** Opening Data to examine block **
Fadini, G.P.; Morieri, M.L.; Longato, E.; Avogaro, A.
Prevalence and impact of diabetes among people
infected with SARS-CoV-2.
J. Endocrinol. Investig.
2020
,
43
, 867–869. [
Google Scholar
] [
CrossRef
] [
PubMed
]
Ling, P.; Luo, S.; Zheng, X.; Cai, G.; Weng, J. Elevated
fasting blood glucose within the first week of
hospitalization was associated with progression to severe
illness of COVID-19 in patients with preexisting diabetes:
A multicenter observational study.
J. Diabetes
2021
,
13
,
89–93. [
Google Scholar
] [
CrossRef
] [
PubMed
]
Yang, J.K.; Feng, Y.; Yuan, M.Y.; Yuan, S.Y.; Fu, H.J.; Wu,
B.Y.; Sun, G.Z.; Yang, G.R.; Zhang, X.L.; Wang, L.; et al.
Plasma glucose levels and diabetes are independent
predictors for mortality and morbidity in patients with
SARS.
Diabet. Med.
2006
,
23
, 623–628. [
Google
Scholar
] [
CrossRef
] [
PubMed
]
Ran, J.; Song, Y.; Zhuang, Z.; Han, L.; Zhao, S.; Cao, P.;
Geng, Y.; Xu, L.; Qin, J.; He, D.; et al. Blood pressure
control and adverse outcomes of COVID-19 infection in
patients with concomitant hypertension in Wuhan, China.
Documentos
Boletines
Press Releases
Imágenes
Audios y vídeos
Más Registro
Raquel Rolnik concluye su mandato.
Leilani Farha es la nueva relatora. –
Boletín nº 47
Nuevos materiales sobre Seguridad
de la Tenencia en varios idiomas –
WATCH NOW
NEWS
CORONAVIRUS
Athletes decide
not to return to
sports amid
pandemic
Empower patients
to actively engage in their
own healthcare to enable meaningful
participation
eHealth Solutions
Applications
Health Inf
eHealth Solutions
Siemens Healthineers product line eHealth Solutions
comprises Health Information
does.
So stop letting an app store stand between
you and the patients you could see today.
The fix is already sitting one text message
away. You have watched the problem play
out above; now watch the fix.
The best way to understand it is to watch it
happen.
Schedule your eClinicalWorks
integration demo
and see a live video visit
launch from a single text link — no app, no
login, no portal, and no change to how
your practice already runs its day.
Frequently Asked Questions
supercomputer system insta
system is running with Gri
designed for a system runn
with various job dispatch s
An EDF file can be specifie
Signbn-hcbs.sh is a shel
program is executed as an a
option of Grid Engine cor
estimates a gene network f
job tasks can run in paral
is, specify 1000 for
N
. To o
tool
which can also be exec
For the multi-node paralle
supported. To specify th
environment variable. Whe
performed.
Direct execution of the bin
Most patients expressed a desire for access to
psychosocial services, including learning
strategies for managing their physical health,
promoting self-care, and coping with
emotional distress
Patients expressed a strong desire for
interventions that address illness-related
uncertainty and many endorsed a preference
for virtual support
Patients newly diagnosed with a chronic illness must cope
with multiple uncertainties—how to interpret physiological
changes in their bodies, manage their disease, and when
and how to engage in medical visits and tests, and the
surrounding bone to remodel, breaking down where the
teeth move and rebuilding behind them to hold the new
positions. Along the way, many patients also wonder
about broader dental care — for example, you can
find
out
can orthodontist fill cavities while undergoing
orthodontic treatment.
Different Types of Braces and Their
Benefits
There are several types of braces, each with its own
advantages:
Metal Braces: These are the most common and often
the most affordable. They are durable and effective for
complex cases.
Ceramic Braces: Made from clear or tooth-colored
** Closing Data to examine block **
Print the records above exactly as they appear.

### Answer section
Fadini, G.P.; Morieri, M.L.; Longato, E.; Avogaro, A.
Prevalence and impact of diabetes among people
infected with SARS-CoV-2.
J. Endocrinol. Investig.
2020
,
43
, 867–869. [
Google Scholar
] [
CrossRef
] [
PubMed
]
Ling, P.; Luo, S.; Zheng, X.; Cai, G.; Weng, J. Elevated
fasting blood glucose within the first week of
hospitalization was associated with progression to severe
illness of COVID-19 in patients with preexisting diabetes:
A multicenter observational study.
J. Diabetes
2021
,
13
,
89–93. [
Google Scholar
] [
CrossRef
] [
PubMed
]
Yang, J.K.; Feng, Y.; Yuan, M.Y.; Yuan, S.Y.; Fu, H.J.; Wu,
B.Y.; Sun, G.Z.; Yang, G.R.; Zhang, X.L.; Wang, L.; et al.
Plasma glucose levels and diabetes are independent
predictors for mortality and morbidity in patients with
SARS.
Diabet. Med.
2006
,
23
, 623–628. [
Google
Scholar
] [
CrossRef
] [
PubMed
]
Ran, J.; Song, Y.; Zhuang, Z.; Han, L.; Zhao, S.; Cao, P.;
Geng, Y.; Xu, L.; Qin, J.; He, D.; et al. Blood pressure
control and adverse outcomes of COVID-19 infection in
patients with concomitant hypertension in Wuhan, China.
Documentos
Boletines
Press Releases
Imágenes
Audios y vídeos
Más Registro
Raquel Rolnik concluye su mandato.
Leilani Farha es la nueva relatora. –
Boletín nº 47
Nuevos materiales sobre Seguridad
de la Tenencia en varios idiomas –
WATCH NOW
NEWS
CORONAVIRUS
Athletes decide
not to return to
sports amid
pandemic
Empower patients
to actively engage in their
own healthcare to enable meaningful
participation
eHealth Solutions
Applications
Health Inf
eHealth Solutions
Siemens Healthineers product line eHealth Solutions
comprises Health Information
does.
So stop letting an app store stand between
you and the patients you could see today.
The fix is already sitting one text message
away. You have watched the problem play
out above; now watch the fix.
The best way to understand it is to watch it
happen.
Schedule your eClinicalWorks
integration demo
and see a live video visit
launch from a single text link — no app, no
login, no portal, and no change to how
your practice already runs its day.
Frequently Asked Questions
supercomputer system insta
system is running with Gri
designed for a system runn
with various job dispatch s
An EDF file can be specifie
Signbn-hcbs.sh is a shel
program is executed as an a
option of Grid Engine cor
estimates a gene network f
job tasks can run in paral
is, specify 1000 for
N
. To o
tool
which can also be exec
For the multi-node paralle
supported. To specify th
environment variable. Whe
performed.
Direct execution of the bin
Most patients expressed a desire for access to
psychosocial services, including learning
strategies for managing their physical health,
promoting self-care, and coping with
emotional distress
Patients expressed a strong desire for
interventions that address illness-related
uncertainty and many endorsed a preference
for virtual support
Patients newly diagnosed with a chronic illness must cope
with multiple uncertainties—how to interpret physiological
changes in their bodies, manage their disease, and when
and how to engage in medical visits and tests, and the
surrounding bone to remodel, breaking down where the
teeth move and rebuilding behind them to hold the new
positions. Along the way, many patients also wonder
about broader dental care — for example, you can
find
out
can orthodontist fill cavities while undergoing
orthodontic treatment.
Different Types of Braces and Their
Benefits
There are several types of braces, each with its own
advantages:
Metal Braces: These are the most common and often
the most affordable. They are durable and effective for
complex cases.
Ceramic Braces: Made from clear or tooth-colored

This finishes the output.